Mañana cumplo años. 35 años para ser exacta. Y tengo que reconocer que me aterroriza un poco crecer y volverme mayor. No por las arrugas, ni por los kilos de más o las canas. No. Más bien por el tiempo que pasa tan rápido, por la vida que avanza y que, con el tic tac del reloj, se acorta.
Me parece que la vida es muy corta. Eso es lo único que pienso desde que, hace unas semanas atrás, caí en cuenta de que ahora sí soy una mujer adulta. Ya no tengo que jugar más a ser adulta. Resulta que ahora sí lo soy, lo siento y sé que lo soy.

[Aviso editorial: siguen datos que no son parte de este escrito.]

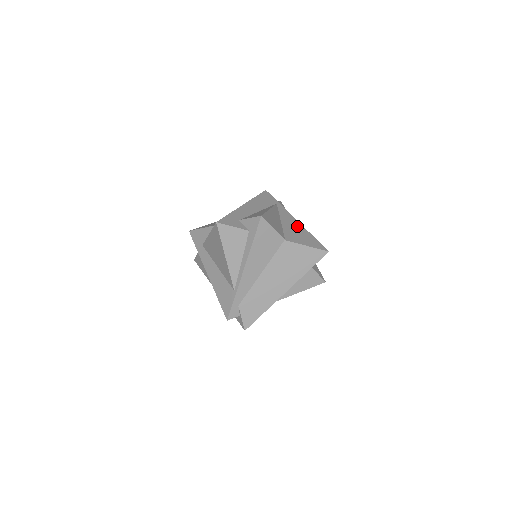
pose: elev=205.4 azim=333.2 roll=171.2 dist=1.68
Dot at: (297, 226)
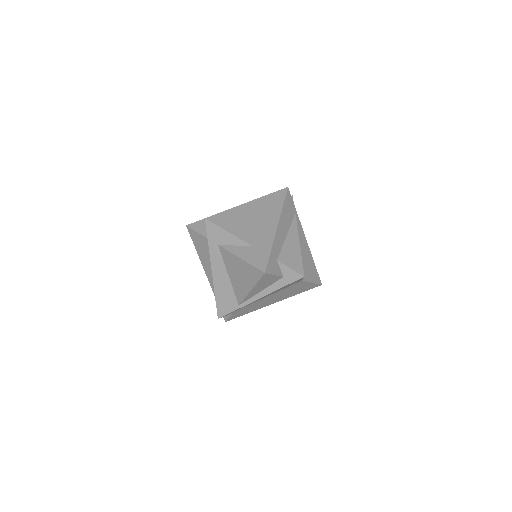
Dot at: (307, 251)
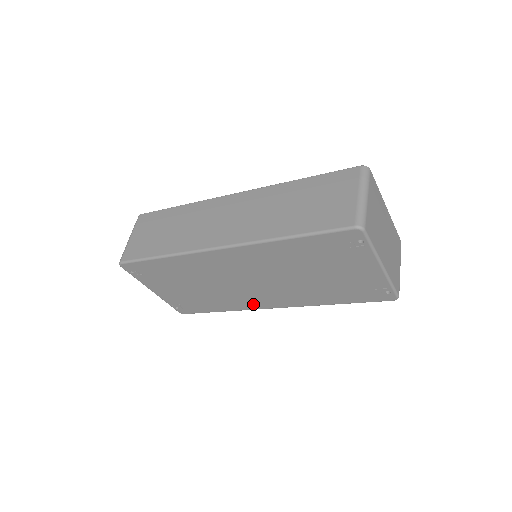
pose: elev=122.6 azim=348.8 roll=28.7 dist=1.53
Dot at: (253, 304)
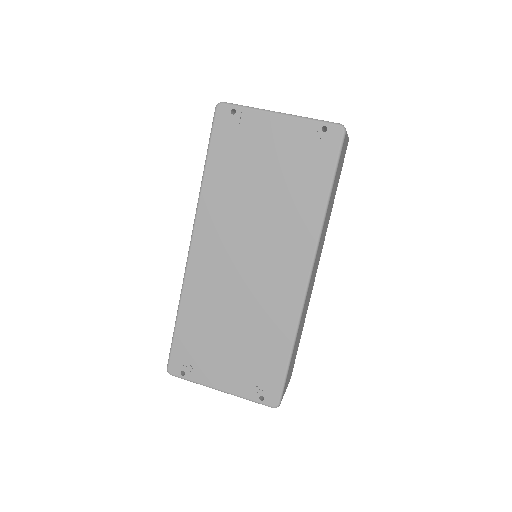
Dot at: (291, 296)
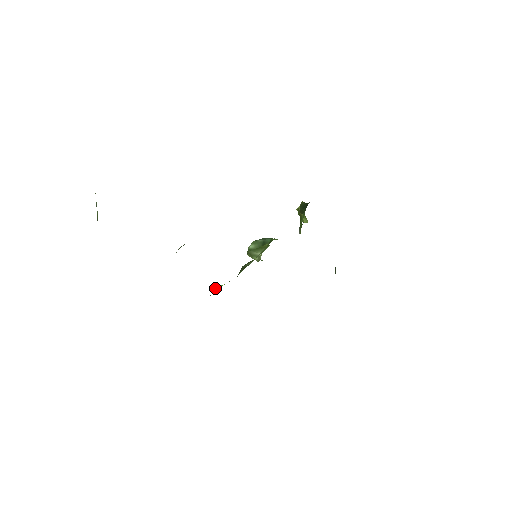
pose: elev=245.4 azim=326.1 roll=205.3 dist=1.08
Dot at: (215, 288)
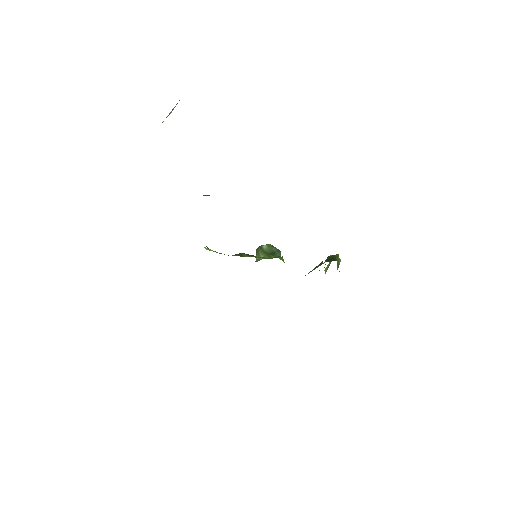
Dot at: (205, 247)
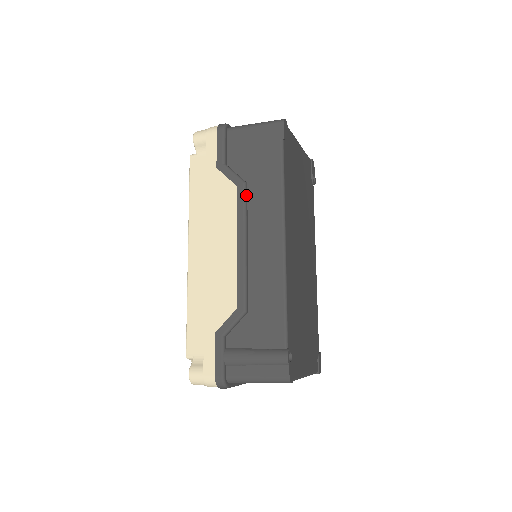
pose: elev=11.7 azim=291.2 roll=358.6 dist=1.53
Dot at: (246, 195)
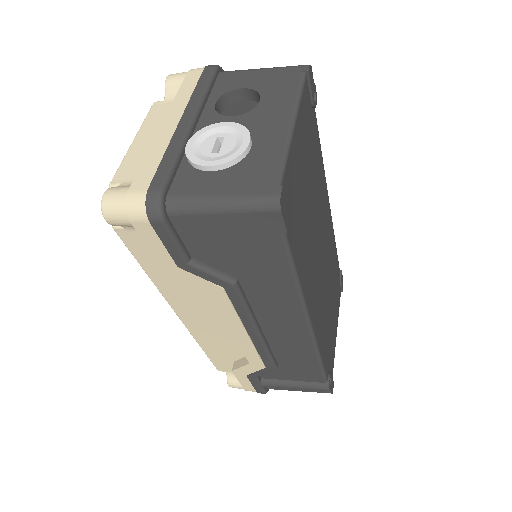
Dot at: (241, 293)
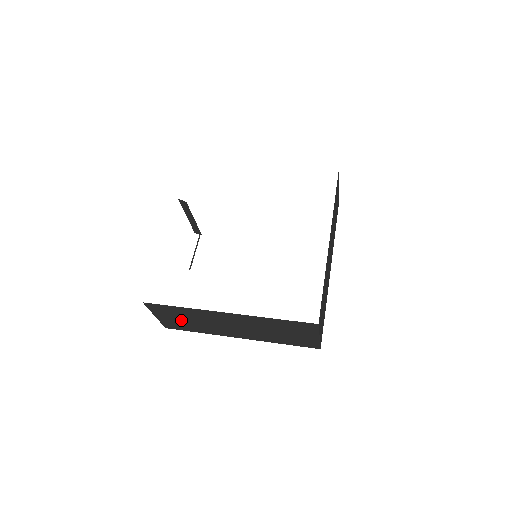
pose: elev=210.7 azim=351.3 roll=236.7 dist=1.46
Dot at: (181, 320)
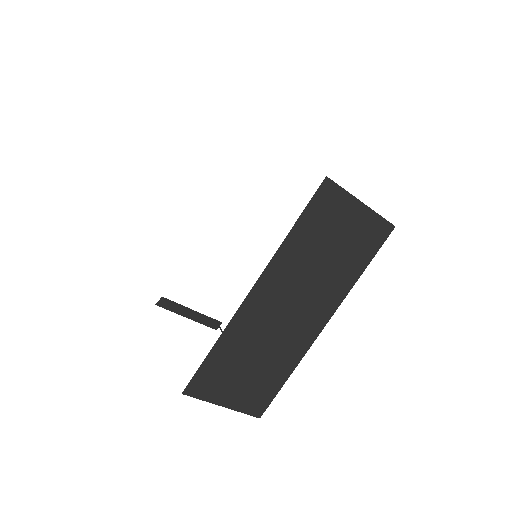
Dot at: (247, 376)
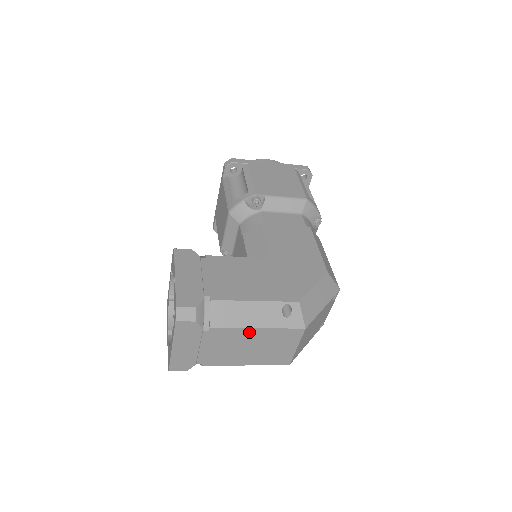
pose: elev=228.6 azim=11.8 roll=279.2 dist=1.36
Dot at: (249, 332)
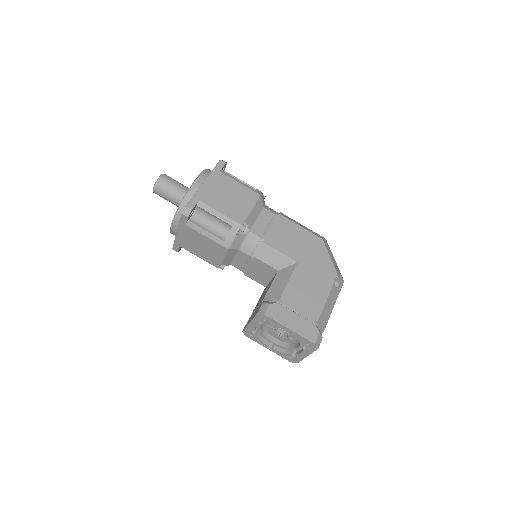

Y con esta adultez, a la que aún no me acostumbro y que, irónicamente, me parece bastante prematura, llegan claridades y certezas inesperadas, dudas y anhelos ocultos, deseos de explorar y de arriesgarme, ganas de vivir con más intensidad, simplemente por que la vida es un milagro inmenso y finito.
Así que la víspera de convertirme en una mujer de 35 años, con la pensadera activada y el corazón pleno, tengo solo razones para celebrar, para recordar, para avanzar, para crecer, para seguir sintiendo con intensidad, para llorar, para sufrir, para darlo todo, para ponerme al límite, para descubrir, para ser la de siempre, para ser mucho más, para disfrutar, para fracasar, para sufrir, para hacer solo lo que quiero, para obligarme a hacer lo que debo, para sorprenderme, para añorar, para bailar y cantar, para aprender, para enseñar, para desear, para amar, para vivir. Para ser quien quiero ser. Para ser feliz.
Felices 35 a la mujer que soy y a la mujer que fui.
Felices 35 a la mujer que soy y a la mujer que fui.